Boston Dynamics is sending off 2020 with its most impressive robot video to date – showing off its entire range dancing to the classic song “Do You Love Me?”. The fun video offers the first glimpse at two Atlas robots working together while also highlighting just how quickly this technology is developing.
Back in 2018 Boston Dynamics released a cute video of its dog-like Spot robot dancing to “Uptown Funk”. The playful video was a fun little demonstration of Spot’s broad range of movements, exciting at the time but very simplistic looking back from the vantage of today. Now the company has stepped things up delivering a long choreographed dance video featuring not only Spot, but two Atlas robots and a special appearance from Handle, a wheeled model.

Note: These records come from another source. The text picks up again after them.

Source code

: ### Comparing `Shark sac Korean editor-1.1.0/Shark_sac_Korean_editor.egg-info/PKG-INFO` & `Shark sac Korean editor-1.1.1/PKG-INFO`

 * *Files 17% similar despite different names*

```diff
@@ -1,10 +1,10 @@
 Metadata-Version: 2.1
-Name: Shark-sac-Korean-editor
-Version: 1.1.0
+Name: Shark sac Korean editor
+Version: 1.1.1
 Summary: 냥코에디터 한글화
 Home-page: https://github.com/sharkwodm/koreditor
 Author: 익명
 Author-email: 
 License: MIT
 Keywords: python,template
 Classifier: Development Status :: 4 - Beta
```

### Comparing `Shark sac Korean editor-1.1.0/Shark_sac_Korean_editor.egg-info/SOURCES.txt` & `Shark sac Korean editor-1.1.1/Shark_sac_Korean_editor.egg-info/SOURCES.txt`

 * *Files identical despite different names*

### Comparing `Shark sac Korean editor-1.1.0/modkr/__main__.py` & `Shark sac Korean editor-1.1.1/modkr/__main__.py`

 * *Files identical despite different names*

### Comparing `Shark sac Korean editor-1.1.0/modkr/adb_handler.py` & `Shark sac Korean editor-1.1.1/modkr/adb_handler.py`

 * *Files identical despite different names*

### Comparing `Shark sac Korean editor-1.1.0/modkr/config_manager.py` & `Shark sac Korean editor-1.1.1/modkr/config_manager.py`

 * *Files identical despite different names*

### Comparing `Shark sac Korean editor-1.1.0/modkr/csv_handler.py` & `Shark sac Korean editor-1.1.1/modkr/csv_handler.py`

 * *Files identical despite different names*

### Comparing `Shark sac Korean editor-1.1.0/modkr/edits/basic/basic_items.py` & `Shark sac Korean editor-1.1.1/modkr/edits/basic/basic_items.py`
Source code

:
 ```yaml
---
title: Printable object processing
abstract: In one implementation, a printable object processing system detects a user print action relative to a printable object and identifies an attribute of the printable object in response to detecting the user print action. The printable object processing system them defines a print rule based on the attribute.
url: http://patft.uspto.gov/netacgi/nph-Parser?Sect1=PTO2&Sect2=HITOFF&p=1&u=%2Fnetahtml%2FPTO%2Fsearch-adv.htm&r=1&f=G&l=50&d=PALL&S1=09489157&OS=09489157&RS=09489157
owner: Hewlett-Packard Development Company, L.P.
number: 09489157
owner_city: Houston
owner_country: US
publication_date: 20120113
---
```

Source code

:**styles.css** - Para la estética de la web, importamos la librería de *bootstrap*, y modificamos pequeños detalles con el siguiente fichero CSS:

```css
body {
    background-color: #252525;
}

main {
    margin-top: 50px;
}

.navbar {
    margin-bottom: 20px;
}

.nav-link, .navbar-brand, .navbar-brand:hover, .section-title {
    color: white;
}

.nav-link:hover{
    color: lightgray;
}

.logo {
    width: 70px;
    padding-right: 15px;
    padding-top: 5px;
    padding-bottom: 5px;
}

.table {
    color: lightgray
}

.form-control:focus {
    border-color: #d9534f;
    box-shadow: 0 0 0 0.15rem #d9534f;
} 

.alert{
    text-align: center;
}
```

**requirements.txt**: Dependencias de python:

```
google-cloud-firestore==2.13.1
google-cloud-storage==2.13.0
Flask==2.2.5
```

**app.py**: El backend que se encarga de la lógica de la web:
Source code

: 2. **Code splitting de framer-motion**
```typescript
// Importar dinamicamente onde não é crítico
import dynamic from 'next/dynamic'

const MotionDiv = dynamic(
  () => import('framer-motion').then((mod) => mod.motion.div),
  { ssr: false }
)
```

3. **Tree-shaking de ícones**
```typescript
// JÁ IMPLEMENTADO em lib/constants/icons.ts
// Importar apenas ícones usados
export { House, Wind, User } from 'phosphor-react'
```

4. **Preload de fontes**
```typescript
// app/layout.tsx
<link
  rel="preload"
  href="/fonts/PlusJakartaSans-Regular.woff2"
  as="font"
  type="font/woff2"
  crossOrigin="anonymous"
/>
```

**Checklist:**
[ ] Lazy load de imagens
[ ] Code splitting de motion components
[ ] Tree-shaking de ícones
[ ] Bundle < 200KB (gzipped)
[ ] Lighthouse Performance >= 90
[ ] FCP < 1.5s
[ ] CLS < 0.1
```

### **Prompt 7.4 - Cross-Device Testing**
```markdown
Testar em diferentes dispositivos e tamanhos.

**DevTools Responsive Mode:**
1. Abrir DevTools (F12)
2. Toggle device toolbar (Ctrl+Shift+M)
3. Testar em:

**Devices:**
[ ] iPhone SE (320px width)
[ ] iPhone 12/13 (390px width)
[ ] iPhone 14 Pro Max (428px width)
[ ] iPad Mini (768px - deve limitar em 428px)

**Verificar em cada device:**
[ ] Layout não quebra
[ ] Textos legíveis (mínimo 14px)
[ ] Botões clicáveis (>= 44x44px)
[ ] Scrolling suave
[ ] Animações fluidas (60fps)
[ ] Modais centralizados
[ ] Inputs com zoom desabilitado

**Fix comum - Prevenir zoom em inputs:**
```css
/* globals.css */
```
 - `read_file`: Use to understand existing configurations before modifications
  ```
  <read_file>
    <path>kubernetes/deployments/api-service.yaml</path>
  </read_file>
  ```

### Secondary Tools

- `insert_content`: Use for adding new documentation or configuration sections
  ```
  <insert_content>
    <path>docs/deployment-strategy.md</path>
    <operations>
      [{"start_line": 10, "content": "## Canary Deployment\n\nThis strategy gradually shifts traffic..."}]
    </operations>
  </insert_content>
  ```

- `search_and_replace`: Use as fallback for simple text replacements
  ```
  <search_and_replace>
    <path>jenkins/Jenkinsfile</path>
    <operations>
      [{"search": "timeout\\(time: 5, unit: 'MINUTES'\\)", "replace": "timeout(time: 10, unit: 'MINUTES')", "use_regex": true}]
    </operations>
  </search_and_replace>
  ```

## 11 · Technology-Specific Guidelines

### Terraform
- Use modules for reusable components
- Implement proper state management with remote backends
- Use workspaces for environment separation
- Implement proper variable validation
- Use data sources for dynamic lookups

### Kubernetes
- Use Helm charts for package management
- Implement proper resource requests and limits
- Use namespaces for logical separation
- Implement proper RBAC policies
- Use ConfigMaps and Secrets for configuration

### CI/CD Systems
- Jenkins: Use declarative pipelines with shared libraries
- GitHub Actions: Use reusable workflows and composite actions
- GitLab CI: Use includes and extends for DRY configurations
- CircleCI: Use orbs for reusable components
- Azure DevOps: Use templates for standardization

Released as a kind of New Year’s gift from the company, the video is the first look at two Atlas humanoid robots working together. Atlas, still technically a prototype robot, has demonstrated a stunningly rapid evolution over the past decade from barely being able to walk in 2013, to being allowed to roam tetherless in 2015, completing a spectacular parkour routine just three years later, and finally getting acrobatic last year.
Spot on the other hand is the company’s only currently available commercial product, finally reaching the market earlier this year with a price tag of US$75,000. As well as rocking crisp dance moves the robot dog has been seen herding sheep in New Zealand, helping treat COVID-19 patients, and working on a Norwegian oil rig.
Handle is perhaps the company’s most practical model. First revealed in 2017, the wheeled robot seems designed for pragmatic warehouse uses but, like Atlas, is still not commercially available.
Dancing robot videos are certainly not new but Boston Dynamics has again demonstrated just how far ahead of the pack its technology is, and as an indication of just how incredibly fast this field is evolving, take a look at a Virginia Tech robot dancing to “Gangham Style” back in 2012. The video is only eight years old but it feels like it is from ancient times compared to the new Boston Dynamics work.